After a final mini-gallery exploring life and death, a modern film plays in a room near the exit. Don't miss it out - I added half as much again to the length of my visit by popping in to watch. The film's called The Houseless Shadow, and was inspired by an essay entitled Night Walks which Dickens wrote during a week-long period of insomnia. His words accompany shots of overnight 21st century London, as its City streets empty and the river flows unwatched. The twenty minute feature is entirely in the right spirit for the man, and for the exhibition, and a highly original artistic touch. You have until 10th June to pay a visit, by which time surely the crowds will have died down. This coming week, however, expect Dickens' popularity to remain undimmed.

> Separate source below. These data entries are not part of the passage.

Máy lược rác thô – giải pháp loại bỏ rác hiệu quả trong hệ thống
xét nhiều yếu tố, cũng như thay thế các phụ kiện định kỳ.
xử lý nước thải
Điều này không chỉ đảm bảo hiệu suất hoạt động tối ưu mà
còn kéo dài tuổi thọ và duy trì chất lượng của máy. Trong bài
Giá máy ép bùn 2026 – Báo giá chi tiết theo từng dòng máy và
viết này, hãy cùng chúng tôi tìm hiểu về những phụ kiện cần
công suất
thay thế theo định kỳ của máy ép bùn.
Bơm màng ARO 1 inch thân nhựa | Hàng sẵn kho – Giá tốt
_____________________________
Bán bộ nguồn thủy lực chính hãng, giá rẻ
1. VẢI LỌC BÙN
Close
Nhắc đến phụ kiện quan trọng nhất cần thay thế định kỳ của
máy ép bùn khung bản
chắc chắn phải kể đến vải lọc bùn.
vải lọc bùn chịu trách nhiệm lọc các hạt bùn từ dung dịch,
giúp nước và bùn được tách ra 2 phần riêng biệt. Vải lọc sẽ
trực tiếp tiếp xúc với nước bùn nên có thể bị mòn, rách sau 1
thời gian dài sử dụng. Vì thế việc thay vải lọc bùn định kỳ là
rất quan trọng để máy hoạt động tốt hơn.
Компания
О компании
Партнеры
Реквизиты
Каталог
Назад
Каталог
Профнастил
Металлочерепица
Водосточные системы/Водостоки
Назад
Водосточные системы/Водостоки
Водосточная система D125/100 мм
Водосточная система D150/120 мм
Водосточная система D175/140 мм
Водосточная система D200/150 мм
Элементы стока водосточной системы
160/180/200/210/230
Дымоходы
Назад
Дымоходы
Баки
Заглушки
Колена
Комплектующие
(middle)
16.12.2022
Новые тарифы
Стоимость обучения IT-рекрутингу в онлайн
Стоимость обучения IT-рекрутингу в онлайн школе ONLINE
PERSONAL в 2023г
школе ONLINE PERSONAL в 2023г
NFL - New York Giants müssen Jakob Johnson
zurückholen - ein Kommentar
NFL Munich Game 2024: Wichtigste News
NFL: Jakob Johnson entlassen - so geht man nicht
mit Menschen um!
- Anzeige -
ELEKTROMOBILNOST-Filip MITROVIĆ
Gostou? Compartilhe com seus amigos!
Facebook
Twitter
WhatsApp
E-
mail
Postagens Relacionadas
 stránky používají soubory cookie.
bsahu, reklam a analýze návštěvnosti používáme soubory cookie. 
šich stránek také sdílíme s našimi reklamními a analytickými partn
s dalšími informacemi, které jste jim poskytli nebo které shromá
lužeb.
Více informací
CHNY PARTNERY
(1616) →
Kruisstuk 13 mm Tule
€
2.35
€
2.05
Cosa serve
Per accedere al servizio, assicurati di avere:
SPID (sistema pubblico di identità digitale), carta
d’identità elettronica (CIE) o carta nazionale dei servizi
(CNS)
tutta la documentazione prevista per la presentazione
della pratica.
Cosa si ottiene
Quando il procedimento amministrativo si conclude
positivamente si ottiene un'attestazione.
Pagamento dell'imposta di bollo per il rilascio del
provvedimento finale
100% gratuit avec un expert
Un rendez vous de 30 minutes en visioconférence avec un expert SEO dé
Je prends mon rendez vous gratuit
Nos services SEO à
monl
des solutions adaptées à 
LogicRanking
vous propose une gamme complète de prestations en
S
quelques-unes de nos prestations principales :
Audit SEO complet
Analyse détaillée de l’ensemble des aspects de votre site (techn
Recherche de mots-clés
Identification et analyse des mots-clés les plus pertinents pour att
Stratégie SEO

DICKENS 200 A Tale Of One City, Portsmouth Museum (2012)
And while you're in Portsmouth, assuming you are, do pop into the City Museum. It's the big school-like building near the University, where their just-opened Dickens exhibition takes up about half of the ground floor. It reminded me a bit of the Museum of London's exhibition, in that it's mostly a collection of local Victoriana with a few genuine Dickensian artefacts thrown in. Here the special curios are a manuscript of Nicholas Nickleby (pictured), and the cut glass inkwell that was on Charles' desk the day he died. Every museum's got its own bit of that death scene, it seems. And at the other end of the building, as a bonus treat, you'll find a two-room display celebrating the life and works of Sir Arthur Conan Doyle. He wasn't born in Portsmouth but moved here when starting as a GP, and it was during his decade-long practice that he wrote the very first Sherlock Holmes story. With a pair of greats like these, Portsmouth is a city punching above its literary weight.